Florence Trocmé : tu as une superbe expression (p. 62), « l’émotion lexicale ». Peux-tu revenir, une fois encore, sur cette question du goût des mots ? Est-ce que pour toi chaque livre est aussi le moyen de sauver quelques mots ? Quel usage fais-tu de la citation (tu insères quelque part un conte), des lexiques singuliers ? Te viennent-ils totalement naturellement, dans le fil de l’écriture, ou bien là encore, y a-t’il affaire de décision, de volonté ?

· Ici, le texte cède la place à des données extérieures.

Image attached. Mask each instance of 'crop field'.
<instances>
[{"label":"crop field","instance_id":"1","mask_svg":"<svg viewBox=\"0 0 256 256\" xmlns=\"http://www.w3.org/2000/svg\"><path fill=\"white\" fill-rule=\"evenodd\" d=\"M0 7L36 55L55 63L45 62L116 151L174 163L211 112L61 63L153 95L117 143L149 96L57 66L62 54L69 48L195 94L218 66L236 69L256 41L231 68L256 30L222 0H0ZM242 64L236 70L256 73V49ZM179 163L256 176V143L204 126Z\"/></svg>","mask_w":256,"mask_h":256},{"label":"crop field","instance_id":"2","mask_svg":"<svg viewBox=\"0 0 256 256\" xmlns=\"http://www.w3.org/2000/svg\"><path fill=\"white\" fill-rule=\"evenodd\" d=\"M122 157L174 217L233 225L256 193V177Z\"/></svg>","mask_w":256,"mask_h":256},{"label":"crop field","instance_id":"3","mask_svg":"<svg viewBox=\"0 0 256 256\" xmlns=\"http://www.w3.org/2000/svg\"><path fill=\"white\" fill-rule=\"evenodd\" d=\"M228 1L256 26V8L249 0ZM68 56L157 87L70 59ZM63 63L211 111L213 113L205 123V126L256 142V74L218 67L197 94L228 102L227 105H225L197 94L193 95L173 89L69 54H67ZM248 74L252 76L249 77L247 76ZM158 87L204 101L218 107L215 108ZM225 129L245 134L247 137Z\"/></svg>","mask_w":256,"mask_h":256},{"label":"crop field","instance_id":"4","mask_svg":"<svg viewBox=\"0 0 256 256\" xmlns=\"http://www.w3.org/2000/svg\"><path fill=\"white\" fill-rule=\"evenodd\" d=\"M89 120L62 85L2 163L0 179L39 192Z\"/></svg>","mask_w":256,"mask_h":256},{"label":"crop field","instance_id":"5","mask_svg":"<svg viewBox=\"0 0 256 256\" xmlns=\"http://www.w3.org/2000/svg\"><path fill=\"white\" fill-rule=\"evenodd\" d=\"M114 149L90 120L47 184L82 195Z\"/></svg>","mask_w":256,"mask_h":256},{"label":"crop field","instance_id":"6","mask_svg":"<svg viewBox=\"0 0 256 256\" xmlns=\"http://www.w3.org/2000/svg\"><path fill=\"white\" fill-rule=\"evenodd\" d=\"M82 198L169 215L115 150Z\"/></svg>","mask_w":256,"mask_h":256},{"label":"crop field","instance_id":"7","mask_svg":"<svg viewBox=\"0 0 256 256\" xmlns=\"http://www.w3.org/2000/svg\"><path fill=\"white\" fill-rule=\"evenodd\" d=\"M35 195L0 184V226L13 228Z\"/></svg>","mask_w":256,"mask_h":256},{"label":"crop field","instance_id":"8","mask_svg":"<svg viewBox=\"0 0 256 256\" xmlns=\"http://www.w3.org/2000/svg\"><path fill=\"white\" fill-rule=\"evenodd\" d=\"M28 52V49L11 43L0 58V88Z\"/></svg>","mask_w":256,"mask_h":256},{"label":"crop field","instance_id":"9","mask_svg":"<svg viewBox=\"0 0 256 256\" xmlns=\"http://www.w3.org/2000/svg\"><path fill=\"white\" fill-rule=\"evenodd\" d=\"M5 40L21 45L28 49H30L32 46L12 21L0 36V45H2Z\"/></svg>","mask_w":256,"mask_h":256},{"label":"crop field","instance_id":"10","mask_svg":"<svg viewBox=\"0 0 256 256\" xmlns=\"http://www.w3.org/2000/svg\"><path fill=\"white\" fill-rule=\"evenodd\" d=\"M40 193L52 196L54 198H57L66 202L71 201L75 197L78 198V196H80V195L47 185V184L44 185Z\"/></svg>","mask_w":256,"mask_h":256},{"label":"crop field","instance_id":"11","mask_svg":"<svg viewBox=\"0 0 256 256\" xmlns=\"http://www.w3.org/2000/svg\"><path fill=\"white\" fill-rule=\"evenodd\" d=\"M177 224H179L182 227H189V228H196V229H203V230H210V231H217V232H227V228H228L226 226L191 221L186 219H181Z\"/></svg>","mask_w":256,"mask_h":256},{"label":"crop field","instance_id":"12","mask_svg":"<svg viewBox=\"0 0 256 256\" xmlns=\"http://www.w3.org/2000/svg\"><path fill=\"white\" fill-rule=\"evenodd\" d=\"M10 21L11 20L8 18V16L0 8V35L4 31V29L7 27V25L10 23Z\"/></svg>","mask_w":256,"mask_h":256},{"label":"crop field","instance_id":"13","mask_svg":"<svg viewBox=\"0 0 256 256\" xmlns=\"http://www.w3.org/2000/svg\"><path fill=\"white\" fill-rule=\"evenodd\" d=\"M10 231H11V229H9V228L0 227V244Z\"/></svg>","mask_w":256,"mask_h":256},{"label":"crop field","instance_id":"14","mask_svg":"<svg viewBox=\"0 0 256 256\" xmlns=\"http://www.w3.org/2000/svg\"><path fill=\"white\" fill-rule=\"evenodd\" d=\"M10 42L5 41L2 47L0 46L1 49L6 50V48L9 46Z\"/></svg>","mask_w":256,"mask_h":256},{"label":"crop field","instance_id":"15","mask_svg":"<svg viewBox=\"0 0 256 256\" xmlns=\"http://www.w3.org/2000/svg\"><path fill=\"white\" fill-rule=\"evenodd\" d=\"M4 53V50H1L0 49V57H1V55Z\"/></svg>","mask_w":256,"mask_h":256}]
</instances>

Jean-Pascal Dubost : oui, décision et volonté me gouvernent, peu de choses me viennent au fil de l’écriture même si l’allant d’écrire, l’enthousiasme, le désir, m’entraînent dans des champs lexicaux enfouis en moi, ce qui vient est un rythme en concordance avec l’instant intérieur qu’il faut tendre vers le permanent pour que la syntaxe se déroule au plus près de soi. C’est banal, mais j’accorde une grande importance à la phrase et aux mots qui la constituent, par quoi j’essaie de rassembler passé et présent, lexical et personnel, j’essaie que ma phrase soit du lexical personnel. Mon dessein premier, lorsque j’entreprends l’écriture d’un livre, n’est pas de réveiller ou sauver des mots, mais d’écouter ce rythme dont je parle, rythme narratif pour Le Défait, et d’aller chercher les mots (dans mes carnets ou dans mes dictionnaires) qui le rendent au mieux, et contrairement à Jack Kerouac, que j’ai jadis abondamment lu, qui disait qu’il faut avoir vécu longuement les mots pour les utiliser, je peux utiliser un mot que j’ai découvert juste auparavant, pour me l’approprier, c’est sa part d’inconnu qui m’attire irrésistiblement après avoir fouillé dans son histoire, j’aime ce qu’en les mots je puis prélever d’énergie compensatoire, face à ma très faillible mémoire. J’ai sans doute retenu, et inconsciemment, de l’enfance, l’émerveillement devant la découverte du langage (les mots, les images etc.), et j’ai besoin quotidiennement de ma ration de mots (nouveaux, anciens, disparus, désuets, incongrus, néologiques, étrangers, argotiques, régionaux etc.) pour satisfaire mon appétit de recherche. Une émotion permanente devant la fabuleuse richesse des langues. Très souvent, complètement excité je farfouille dans des dictionnaires à la recherche d’une étymologie, ou d’une signification, ou d’un équivalent, ou d’une première attestation ; il m’arrive souvent de partir en recherche même pour un mot simple, voiture, table… Les mots me transportent ailleurs où je ne pensais pouvoir être, en territoire enthousiaste, ils provoquent l’émotion d’écrire.